Eureka Report: Investment scammers - Spotting the red flags
It's the investment opportunity we all dream of, to earn money seven days a week, even while we sleep, using an online financial platform that automatically trades securities known as binary options that are linked to different asset classes.
In an investment environment where record low interest rates and volatile markets are a fact of life, it's little wonder that even sophisticated investors are being enticed into products offering huge percentage returns.
Within minutes of entering your phone and email details, a salesman will be in contact to get you started on the pathway to riches.
But these schemes are scams, and the Australian Competition and Consumer Commission estimates that so far this year Australians have lost $3 million to the binary options scammers.
"Although they may be a legitimate financial product with many licensed firms trading in them, binary options are speculative, high risk products that are almost impossible to predict, even for professionals. There are groups of scammers who use binary options to steal your money," says the ACCC on its Scamwatch website.
Spotting the red flags can be difficult in the moment however, particularly when the balance of the scenario is quite convincing and plays upon an investor's desires.
Scamwatch reports that in 2015 there was just under $24 million reported as lost in connection with investment related scams, with 2016 on track for similar results.
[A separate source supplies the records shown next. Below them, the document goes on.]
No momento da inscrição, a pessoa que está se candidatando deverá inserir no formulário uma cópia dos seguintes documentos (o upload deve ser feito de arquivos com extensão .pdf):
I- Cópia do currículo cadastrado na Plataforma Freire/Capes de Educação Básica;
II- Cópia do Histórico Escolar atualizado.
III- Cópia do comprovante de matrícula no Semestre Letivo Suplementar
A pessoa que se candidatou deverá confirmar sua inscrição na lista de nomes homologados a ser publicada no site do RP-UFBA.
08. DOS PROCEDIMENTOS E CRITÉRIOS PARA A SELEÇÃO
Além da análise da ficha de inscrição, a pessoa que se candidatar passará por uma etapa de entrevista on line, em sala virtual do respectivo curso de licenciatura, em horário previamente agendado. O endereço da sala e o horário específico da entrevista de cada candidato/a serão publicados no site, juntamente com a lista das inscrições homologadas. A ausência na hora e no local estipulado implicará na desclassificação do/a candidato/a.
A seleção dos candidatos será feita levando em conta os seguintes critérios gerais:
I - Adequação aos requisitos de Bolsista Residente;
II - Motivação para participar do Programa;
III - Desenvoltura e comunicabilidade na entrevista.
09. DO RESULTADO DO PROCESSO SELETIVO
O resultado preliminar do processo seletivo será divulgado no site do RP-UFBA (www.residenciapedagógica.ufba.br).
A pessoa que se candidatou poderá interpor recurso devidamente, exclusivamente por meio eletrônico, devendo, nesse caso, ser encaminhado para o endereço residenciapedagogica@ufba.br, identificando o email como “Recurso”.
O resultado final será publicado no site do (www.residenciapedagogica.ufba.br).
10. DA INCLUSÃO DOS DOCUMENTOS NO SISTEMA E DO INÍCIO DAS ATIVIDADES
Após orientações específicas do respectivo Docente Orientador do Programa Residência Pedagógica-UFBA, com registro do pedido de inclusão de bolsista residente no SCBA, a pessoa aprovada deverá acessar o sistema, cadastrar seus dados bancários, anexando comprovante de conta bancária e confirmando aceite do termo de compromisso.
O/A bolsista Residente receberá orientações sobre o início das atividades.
Those figures are almost twice that 2014.
And it's the 45-54 age category that is hit the hardest. Interestingly, and despite the global proliferation of the internet and ability for scam artists to more easily cast a broader net, in Australia telephone remains the dominant method of delivery when it comes to funds reported as lost. This, in addition to promises of higher rates of return in a low interest rate environment, likely goes some way to explaining the also high portion of reports among Australians of retirement age overall.
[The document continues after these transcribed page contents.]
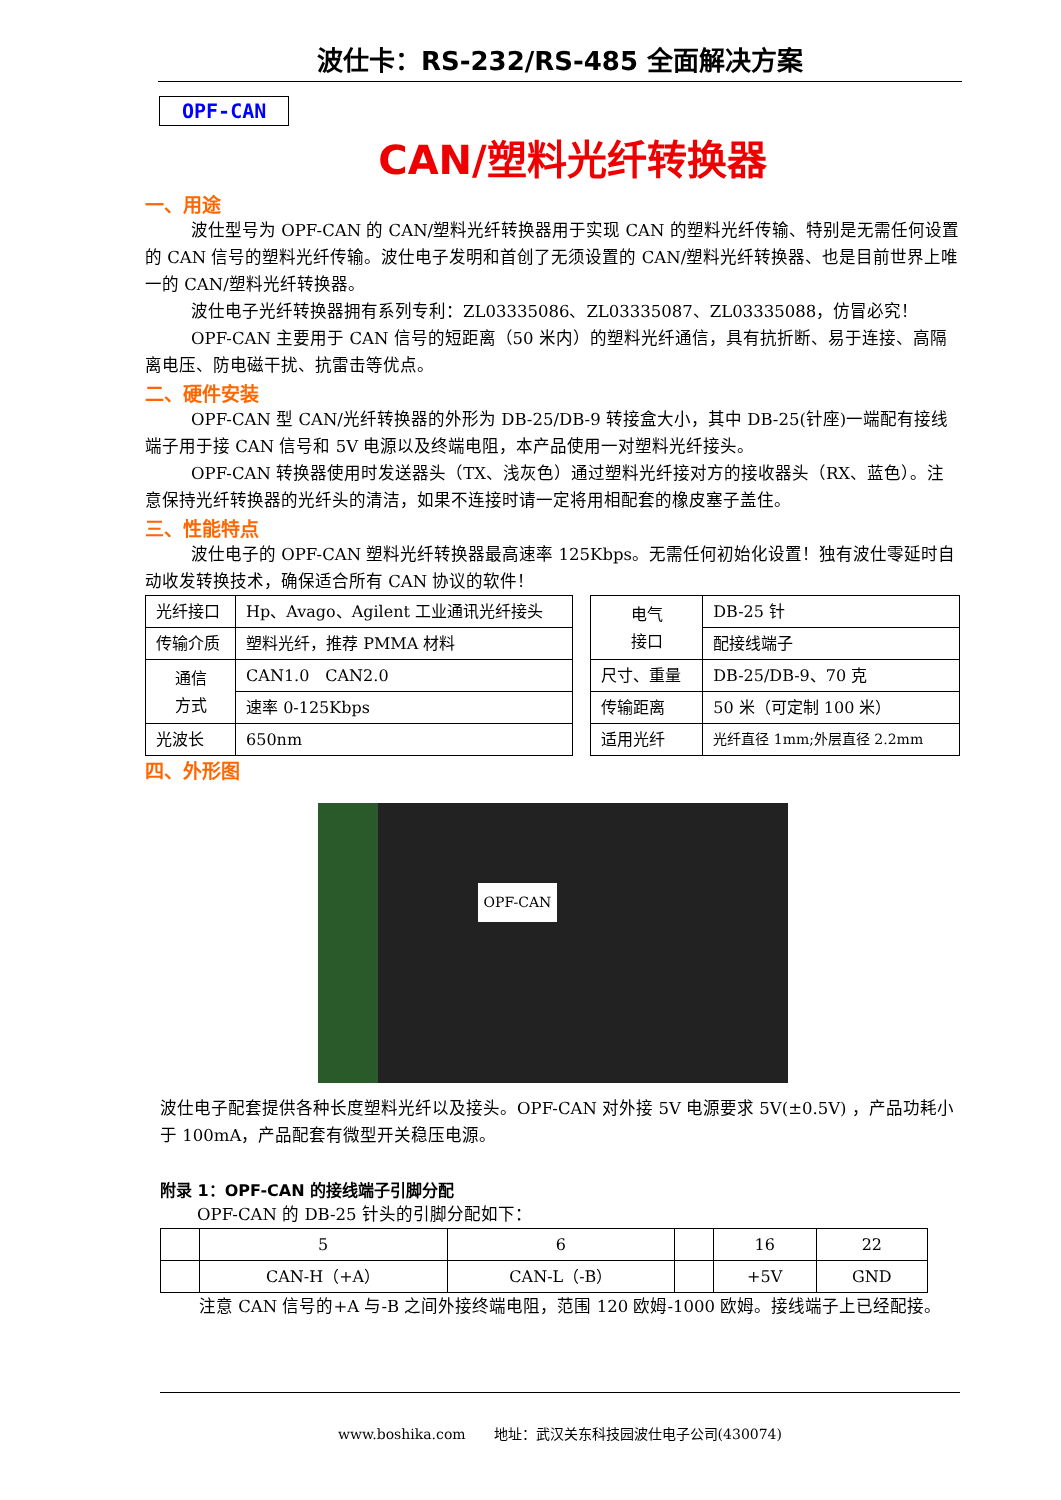波仕卡：RS-232/RS-485 全面解决方案
OPF-CAN
CAN/塑料光纤转换器
一、用途
波仕型号为 OPF-CAN 的 CAN/塑料光纤转换器用于实现 CAN 的塑料光纤传输、特别是无需任何设置的 CAN 信号的塑料光纤传输。波仕电子发明和首创了无须设置的 CAN/塑料光纤转换器、也是目前世界上唯一的 CAN/塑料光纤转换器。
波仕电子光纤转换器拥有系列专利：ZL03335086、ZL03335087、ZL03335088，仿冒必究！
OPF-CAN 主要用于 CAN 信号的短距离（50 米内）的塑料光纤通信，具有抗折断、易于连接、高隔离电压、防电磁干扰、抗雷击等优点。
二、硬件安装
OPF-CAN 型 CAN/光纤转换器的外形为 DB-25/DB-9 转接盒大小，其中 DB-25(针座)一端配有接线端子用于接 CAN 信号和 5V 电源以及终端电阻，本产品使用一对塑料光纤接头。
OPF-CAN 转换器使用时发送器头（TX、浅灰色）通过塑料光纤接对方的接收器头（RX、蓝色）。注意保持光纤转换器的光纤头的清洁，如果不连接时请一定将用相配套的橡皮塞子盖住。
三、性能特点
波仕电子的 OPF-CAN 塑料光纤转换器最高速率 125Kbps。无需任何初始化设置！独有波仕零延时自动收发转换技术，确保适合所有 CAN 协议的软件！
| 光纤接口 | Hp、Avago、Agilent 工业通讯光纤接头 |
| 传输介质 | 塑料光纤，推荐 PMMA 材料 |
| 通信 方式 | CAN1.0 CAN2.0 |
| | 速率 0-125Kbps |
| 光波长 | 650nm |
| 电气 接口 | DB-25 针 |
| | 配接线端子 |
| 尺寸、重量 | DB-25/DB-9、70 克 |
| 传输距离 | 50 米（可定制 100 米） |
| 适用光纤 | 光纤直径 1mm;外层直径 2.2mm |
四、外形图
OPF-CAN
波仕电子配套提供各种长度塑料光纤以及接头。OPF-CAN 对外接 5V 电源要求 5V(±0.5V) ，产品功耗小于 100mA，产品配套有微型开关稳压电源。
附录 1：OPF-CAN 的接线端子引脚分配
OPF-CAN 的 DB-25 针头的引脚分配如下：
| | 5 | 6 | | 16 | 22 |
| | CAN-H（+A） | CAN-L（-B） | | +5V | GND |
注意 CAN 信号的+A 与-B 之间外接终端电阻，范围 120 欧姆-1000 欧姆。接线端子上已经配接。
www.boshika.com　　地址：武汉关东科技园波仕电子公司(430074)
Chart 1: Age group of victims (amount lost in grey, number of reports in orange).
The big property spruik
Another area which has its fair share of spruikers is property, with Australia’s ongoing love affair with bricks and mortar making investors particularly vulnerable. Questionable arrangements sometimes delivered through slick investment seminars have proven to come in various shapes and sizes.
Self-managed super funds' ability to gear into property has opened the door to a host of operators in recent years looking to capitalise on the interest. As such the area continues to draw the Australian Securities and Investment Commission's attention, with one-stop shops doing it all from establishing the SMSF to arranging the property investment and then the loan.
Although it can be an appropriate investment in some circumstances, investors should be wary to ensure that any investment in property – particularly inside superannuation – is in their best interests, aligns with their overall strategy and suits their circumstances.
Furthermore, the complexities that surround SMSFs and property investment mean that some may not only enter into mispriced or inappropriate investments for their circumstances but potentially unknowingly breach SMSF rules.
It is therefore important to ask questions, be aware of any conflicts and deal with a licensed advisor who is legally obliged to act in their clients’ best interest and who is not remunerated in any way other than by you.
Spotting the fakes
Out of the blue phone calls offering something which sounds too good to be true more than likely will be just that. ASIC's MoneySmart cites fake companies with ‘not to be missed’ investment offers and claims of high returns and low risk as often characteristic.
They may relate to anything from share investments, foreign currency or options trading, betting software, domestic or international real estate, credit – and the list goes on. However, these might not always be easy to spot as it may seem as crafty scammers, often from overseas, continually evolve their methods.
Here are some of the key warning signs that should prompt you to proceed with extreme caution:
- Any cold or unsolicited phone calls – treat with high suspicion.
- Claims that you can earn additional income with very little effort or expertise.
- Claims that the offer is ‘limited’, provides discounts for early birds or that there is a sense of urgency that a decision needs to be made quickly, if not on the spot.
- Upfront incentives.
- Claims of little to no risk.
- The absence of an Australian Financial Services Licence. Any Australian provider must carry a licence, so it’s important to ask questions here. A company based outside of Australia will deliberately be outside the Australian regulator’s jurisdiction.
While consumer awareness is on the rise, it is important to recognise that anyone can fall victim to a questionable scheme as many are exceptionally well presented, specifically target the successful and play on areas of current interest.
Deception or misrepresentation can be highly unsettling, with or without financial loss. Recognising that our very nature makes us vulnerable, exercising caution can make all the difference in a successful retirement outcome from a disaster.
If in doubt over an offer's legitimacy or appropriateness for your circumstances, it is critical to undertake research and ensure you have the opportunity to step back and seek independent advice.